● **Directions**
Work through the data below line by line and say how many lines hold "acute"; give only the number.

Stored data entries
——————
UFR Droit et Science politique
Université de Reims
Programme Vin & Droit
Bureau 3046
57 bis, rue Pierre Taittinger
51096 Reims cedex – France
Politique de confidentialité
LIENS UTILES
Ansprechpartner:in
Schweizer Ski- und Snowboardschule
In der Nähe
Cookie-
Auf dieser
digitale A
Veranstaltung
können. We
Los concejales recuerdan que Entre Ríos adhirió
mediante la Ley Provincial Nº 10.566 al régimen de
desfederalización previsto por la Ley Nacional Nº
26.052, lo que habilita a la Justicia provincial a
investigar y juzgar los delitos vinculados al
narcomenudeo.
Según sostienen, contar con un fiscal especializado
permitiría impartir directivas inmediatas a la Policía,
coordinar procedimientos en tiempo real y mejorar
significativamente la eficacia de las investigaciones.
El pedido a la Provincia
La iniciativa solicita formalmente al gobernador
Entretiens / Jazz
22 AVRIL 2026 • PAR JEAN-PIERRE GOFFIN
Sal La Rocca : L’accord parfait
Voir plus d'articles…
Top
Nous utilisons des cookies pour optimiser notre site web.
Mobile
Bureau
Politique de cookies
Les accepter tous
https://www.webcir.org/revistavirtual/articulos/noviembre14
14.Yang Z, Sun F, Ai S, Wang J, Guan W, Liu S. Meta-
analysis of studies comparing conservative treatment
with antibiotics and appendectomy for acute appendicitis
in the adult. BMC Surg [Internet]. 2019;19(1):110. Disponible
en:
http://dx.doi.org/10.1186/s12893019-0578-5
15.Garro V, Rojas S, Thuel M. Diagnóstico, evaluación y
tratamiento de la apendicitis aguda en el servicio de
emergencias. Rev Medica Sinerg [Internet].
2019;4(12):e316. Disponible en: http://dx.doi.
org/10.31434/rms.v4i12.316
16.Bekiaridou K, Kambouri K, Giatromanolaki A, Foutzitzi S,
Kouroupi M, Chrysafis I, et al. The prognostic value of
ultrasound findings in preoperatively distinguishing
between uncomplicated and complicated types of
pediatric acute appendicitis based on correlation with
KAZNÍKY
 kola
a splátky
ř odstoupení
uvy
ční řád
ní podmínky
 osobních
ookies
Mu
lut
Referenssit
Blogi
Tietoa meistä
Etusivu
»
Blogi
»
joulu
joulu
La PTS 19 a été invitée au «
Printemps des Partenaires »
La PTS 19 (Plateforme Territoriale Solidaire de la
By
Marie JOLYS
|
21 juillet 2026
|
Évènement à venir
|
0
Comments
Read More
——————
● **Finished exercise**
2